• [Activity]:
Reproduce the lines that start at the line containing "гормона (ЛГ)." and end at the line containing "норме баланс", both of these lines included.

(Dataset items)
[Start of section]

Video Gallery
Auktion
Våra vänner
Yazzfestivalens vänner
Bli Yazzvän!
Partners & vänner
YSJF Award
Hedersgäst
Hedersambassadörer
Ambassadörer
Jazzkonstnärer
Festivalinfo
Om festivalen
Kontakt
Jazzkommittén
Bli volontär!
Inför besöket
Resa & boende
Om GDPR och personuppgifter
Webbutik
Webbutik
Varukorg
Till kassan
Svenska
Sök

[End of section]
[Start of section]

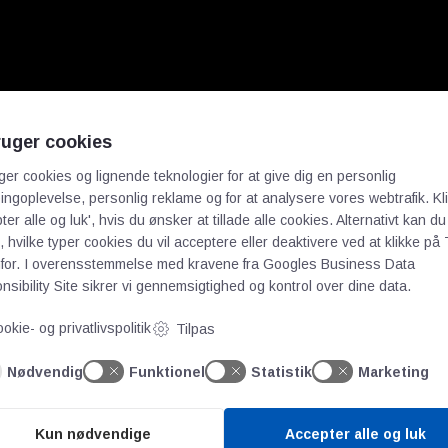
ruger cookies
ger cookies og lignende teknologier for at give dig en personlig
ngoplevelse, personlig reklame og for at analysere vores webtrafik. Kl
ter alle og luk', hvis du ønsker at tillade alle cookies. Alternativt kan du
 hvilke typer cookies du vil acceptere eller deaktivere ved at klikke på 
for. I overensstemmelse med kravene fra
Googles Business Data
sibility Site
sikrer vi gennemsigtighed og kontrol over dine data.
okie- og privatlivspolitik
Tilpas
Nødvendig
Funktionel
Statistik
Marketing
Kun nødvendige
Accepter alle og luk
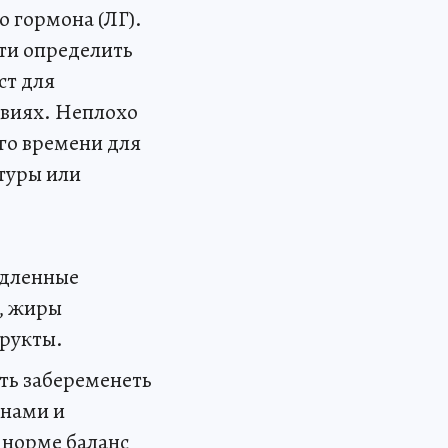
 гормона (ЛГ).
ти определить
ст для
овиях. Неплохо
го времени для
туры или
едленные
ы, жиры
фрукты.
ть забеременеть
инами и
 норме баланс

[End of section]

• [Problem solution]:
 гормона (ЛГ).
ти определить
ст для
овиях. Неплохо
го времени для
туры или
едленные
ы, жиры
фрукты.
ть забеременеть
инами и
 норме баланс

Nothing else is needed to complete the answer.